Some recent players have more or less been trafficking for fully dressed characters and I had to stop myself and think about why that bugged me.

To many of you reading it’s obvious what the problem was. I was valuing the adventures I’d been having only as much as other people valued them. I bought into the text high score syndrome.

When I was away from the game for years it wasn’t the DR on my character that I remembered or the time I got a really good buy on auction. It was getting up at reboot and putting characters in the La Chute trans maze to go to Danbala with the Guild of Druids. Of popping our first Danbala skull unexpectedly after that change was made and brainstorming where else to look for pieces until we managed to get a Garland of Skulls. It was the thrill of being included in going against Orcus and Hastur as part of a team, not for the gear – the Spiral I have today is the only remnant of those runs I have, I never earned any of the Hastur equipment, but in the puzzle solving. The spitballing ideas around. Following the Black Monk and absolutely misinterpreting everything he had to say.

I also still possessed the skills that I had developed because I needed to work on them for playing Realms. No – not how to quaff fast, or learning to flee and reenter the room and attack.
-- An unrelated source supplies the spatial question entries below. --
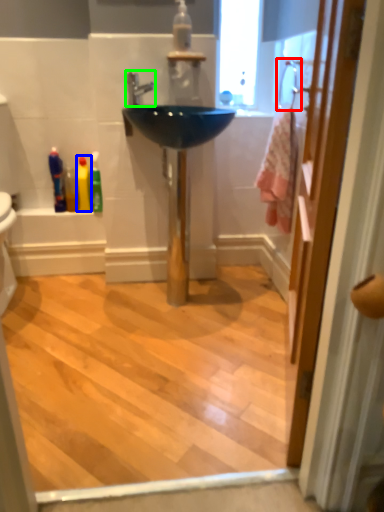
Question: Which object is positioned farthest from shower (highlighted by a red box)? Select from toiletry (highlighted by a blue box) and tap (highlighted by a green box).

Choices:
 (A) toiletry
 (B) tap

Answer: (A)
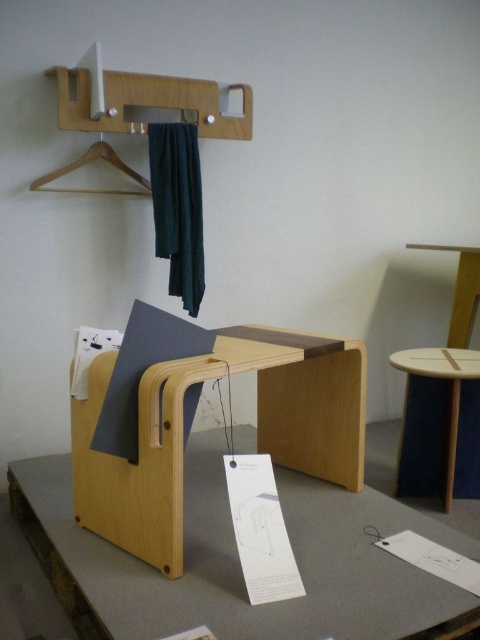
Is point (418, 467) farther from camera compared to point (188, 237)?

No, (418, 467) is in front of (188, 237).

Which is in front, point (454, 362) or point (195, 166)?

Positioned in front is point (454, 362).

Identify the location of matte wood table at center. Image resolution: width=480 pixels, height=640 pixels. (440, 422).

Is point (316, 625) behind point (476, 476)?

No.

Is light wood/wooden table at center to the left of matte wood table at center from the viewer's perspective?

Correct, you'll find light wood/wooden table at center to the left of matte wood table at center.

Image resolution: width=480 pixels, height=640 pixels. Identify the location of light wood/wooden table at center. (239, 563).

Is light wood/finished table at center in front of wooden hanger at upper left?

Yes, it is.

Is light wood/finished table at center thinner than wooden hanger at upper left?

Incorrect, light wood/finished table at center's width is not less than wooden hanger at upper left's.

The height and width of the screenshot is (640, 480). What do you see at coordinates (182, 429) in the screenshot? I see `light wood/finished table at center` at bounding box center [182, 429].

Locate an element on the screen. light wood/finished table at center is located at coordinates (182, 429).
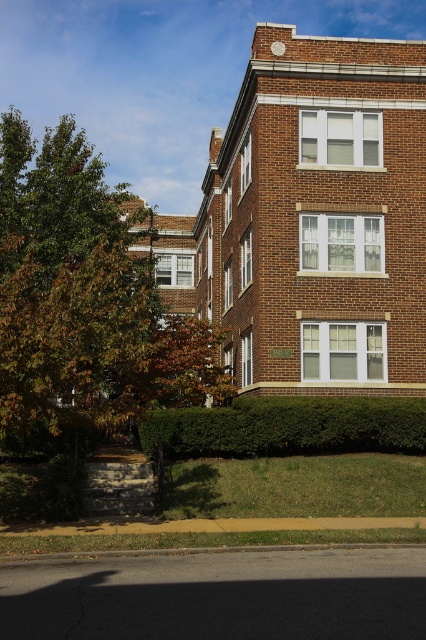
You are standing in front of the apartment building and want to walk from the green leafy tree at upper left to the green leafy hedge at lower center. Which direction should you move relative to the building?

The green leafy tree at upper left is to the left of the green leafy hedge at lower center, so you should move to the right towards the hedge.

Based on the photo, you are standing in front of the apartment building and want to determine which plant is taller between the green leafy tree at upper left and the green leafy hedge at lower center. Based on the scene, which one is taller?

The green leafy tree at upper left has a greater height compared to the green leafy hedge at lower center, so the green leafy tree at upper left is taller.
Learning to write triggers. Learning from there how to create databases and websites. Those were things I took away from the game. All I wanted to do was get rid of all the little bits of paper from my desk and lo and behold.

My success with getting big gear pieces or going on big runs has more to do with the people around me and the legacy of notes and experience that has been passed down by players long gone. When I think back though, I had more fun exploring Wendle’s Mansion than I had sitting through hours of S/O or Seth. I am exploring things and loving it. I don’t care if I get loot, really, I just want to be part of figuring out how the loot is got.

That fear of missing out I talked about before, it can come back easily if I let it. For now though it’s under control, especially if I just do things I consider to be fun. Being a reliable part of the team has been a big part of that.

To the golders, script levellers, traffic channellers, all the best in your goals. You’re having fun your way. God bless.